Exercise details
Only the pictures should be left out; repeat the rest of the data exactly.
———
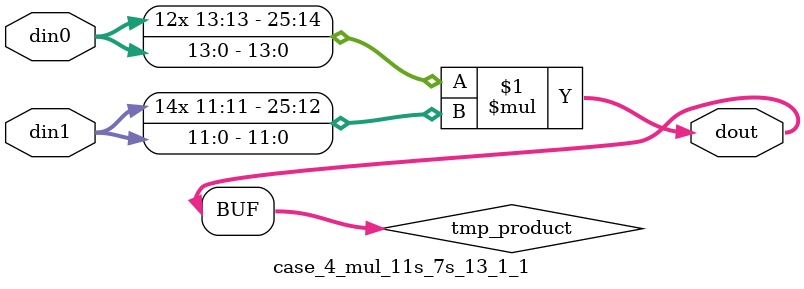
<source format=v>

`timescale 1 ns / 1 ps

 module case_4_mul_11s_7s_13_1_1(din0, din1, dout);
parameter ID = 1;
parameter NUM_STAGE = 0;
parameter din0_WIDTH = 14;
parameter din1_WIDTH = 12;
parameter dout_WIDTH = 26;

input [din0_WIDTH - 1 : 0] din0; 
input [din1_WIDTH - 1 : 0] din1; 
output [dout_WIDTH - 1 : 0] dout;

wire signed [dout_WIDTH - 1 : 0] tmp_product;



























assign tmp_product = $signed(din0) * $signed(din1);








assign dout = tmp_product;





















endmodule

</source>
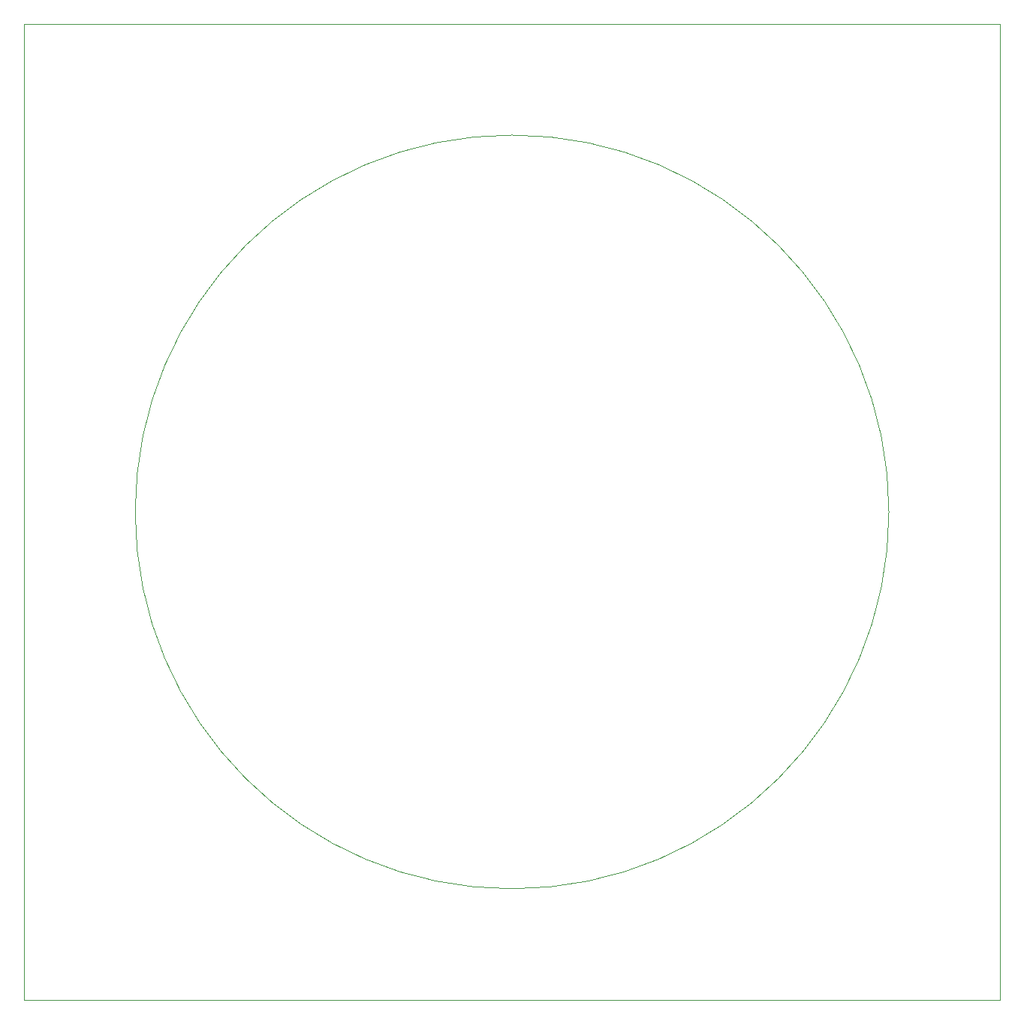
<source format=gm1>
G04*
G04 #@! TF.GenerationSoftware,Altium Limited,Altium Designer,25.5.2 (35)*
G04*
G04 Layer_Color=16711935*
%FSLAX44Y44*%
%MOMM*%
G71*
G04*
G04 #@! TF.SameCoordinates,8A654A5C-3E12-430A-ABCF-1B3DB706FCA7*
G04*
G04*
G04 #@! TF.FilePolarity,Positive*
G04*
G01*
G75*
%ADD15C,0.0010*%
%ADD16C,0.0001*%
D15*
X425000Y0D02*
G03*
X425000Y0I-425000J0D01*
G01*
D16*
X-550000Y550000D02*
X-550000Y-550000D01*
X-550000Y550000D02*
X550000D01*
X550000Y-550000D01*
X-550000D02*
X550000D01*
M02*

</source>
———
Answer space
<source format=v>

`timescale 1 ns / 1 ps

 module case_4_mul_11s_7s_13_1_1(din0, din1, dout);
parameter ID = 1;
parameter NUM_STAGE = 0;
parameter din0_WIDTH = 14;
parameter din1_WIDTH = 12;
parameter dout_WIDTH = 26;

input [din0_WIDTH - 1 : 0] din0; 
input [din1_WIDTH - 1 : 0] din1; 
output [dout_WIDTH - 1 : 0] dout;

wire signed [dout_WIDTH - 1 : 0] tmp_product;



























assign tmp_product = $signed(din0) * $signed(din1);








assign dout = tmp_product;





















endmodule

</source>
<source format=gm1>
G04*
G04 #@! TF.GenerationSoftware,Altium Limited,Altium Designer,25.5.2 (35)*
G04*
G04 Layer_Color=16711935*
%FSLAX44Y44*%
%MOMM*%
G71*
G04*
G04 #@! TF.SameCoordinates,8A654A5C-3E12-430A-ABCF-1B3DB706FCA7*
G04*
G04*
G04 #@! TF.FilePolarity,Positive*
G04*
G01*
G75*
%ADD15C,0.0010*%
%ADD16C,0.0001*%
D15*
X425000Y0D02*
G03*
X425000Y0I-425000J0D01*
G01*
D16*
X-550000Y550000D02*
X-550000Y-550000D01*
X-550000Y550000D02*
X550000D01*
X550000Y-550000D01*
X-550000D02*
X550000D01*
M02*

</source>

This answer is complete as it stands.